Fielding walked briskly along the south side of Grosvenor Road. Oleg was at heel, surprised but happy to be on a night-time walk. They had slipped out of the Dolphin Square flat unnoticed by the Special Branch guard down on the street, which gave Fielding a kick. He might not be Chief for much longer, but he hadn’t lost any of his old field skills.

He wanted to see for himself if Spiro had really parked his tanks on MI6’s lawn. The threat, relayed by the PM, had sounded real enough, and as he turned south onto Vauxhall Bridge, dawn beginning to break over London, he knew his career with the Service would soon be over. They weren’t tanks, but two large US military lorries were positioned across the road, stopping what little traffic there was at that time of the morning. He could see more US military vehicles down by the bus station, closing off all approaches to the usually busy junction. It was a scene not unlike the ones that had recently caused Fielding to wake in the middle of the night, dripping in sweat: tangible proof of Britain’s submission to America.

Up in front of him a solitary car was turning around, followed by a motorbike, both being instructed by a helmeted US Marine waving a gun. A gust of wind blew up from the river. Fielding tugged at his coat collar and considered turning around too, but he wanted to see if Spiro was there, tell him to his face that he was making a fool of the United States, and not just MI6. He was certain now that Dhar had made his way to Tarlton, the Marchant family home, from where he had rung Daniel on an old secure line. It was a desperate decision for a man on the run, but perhaps he had nowhere else to go.

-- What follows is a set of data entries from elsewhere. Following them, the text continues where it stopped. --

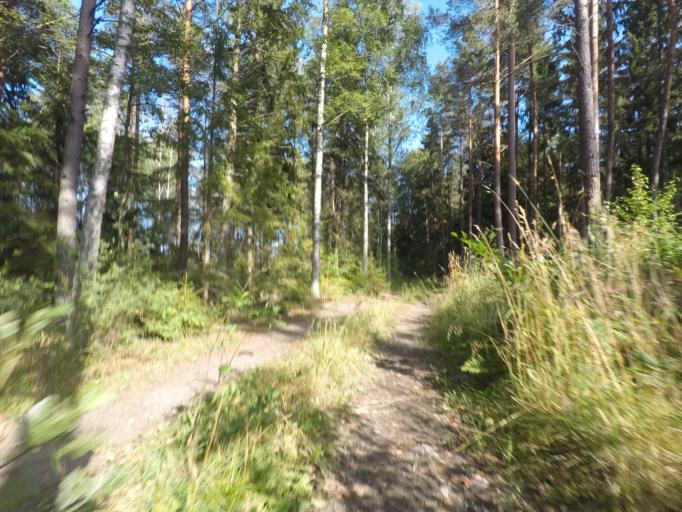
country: SE
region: Soedermanland
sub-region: Eskilstuna Kommun
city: Kvicksund
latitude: 59.4329
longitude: 16.2575
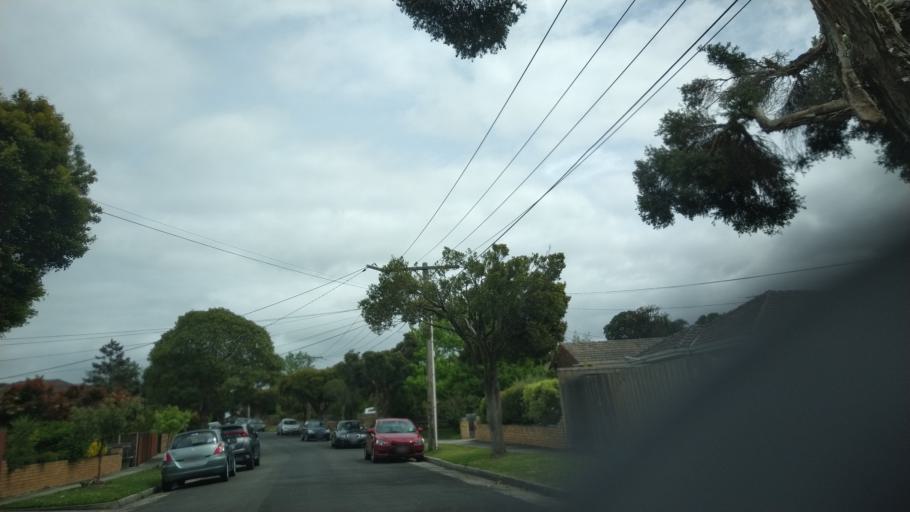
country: AU
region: Victoria
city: Murrumbeena
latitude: -37.8965
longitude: 145.0674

There was nothing Fielding could do about it. What power he still had was slipping through his fingers like desert sand. It was up to Marchant now. He would find a way out of the Fort, and make his way to Tarlton. That was what he was best at: kicking out against his own system. Like Fielding, Marchant would want to know what the hell Dhar was playing at. He just hoped that others wouldn’t get to Tarlton first.

He kept walking, tugging at Oleg, who seemed less eager to confront the scene up ahead.

‘No access, sir,’ the Marine said as Fielding approached the roadblock.

‘Is Jim Spiro around?’ Fielding asked. ‘Tell him it’s Marcus Fielding, Chief of MI6.’

The Marine looked him up and down, then got on his radio mike. Two minutes later, Spiro was sauntering over as if he had just conquered London. Fielding was surprised he wasn’t smoking a stogie.

‘Nobody seems to be at home,’ Spiro began, looking over his shoulder at Legoland. The lights were all out and the windows shuttered. ‘We knocked on the front door, like the polite people we are, but there was no answer. Don’t suppose you’ve got a key?’

‘If I had more time, I’d gladly show you around.’

‘Where is he, Marcus?’

‘He’s not in Legoland, for Christ’s sake.’

‘I kinda figured that. Not even the Brits would be that dumb.’

‘So why are you here?’

‘Wanted a drive through London without the traffic. And our trucks are cheaper than those open-topped buses. Or them crazy Yellow Duck tours. We’re bringing Marchant in too, by the way. He took the call. He’ll know where Dhar is.’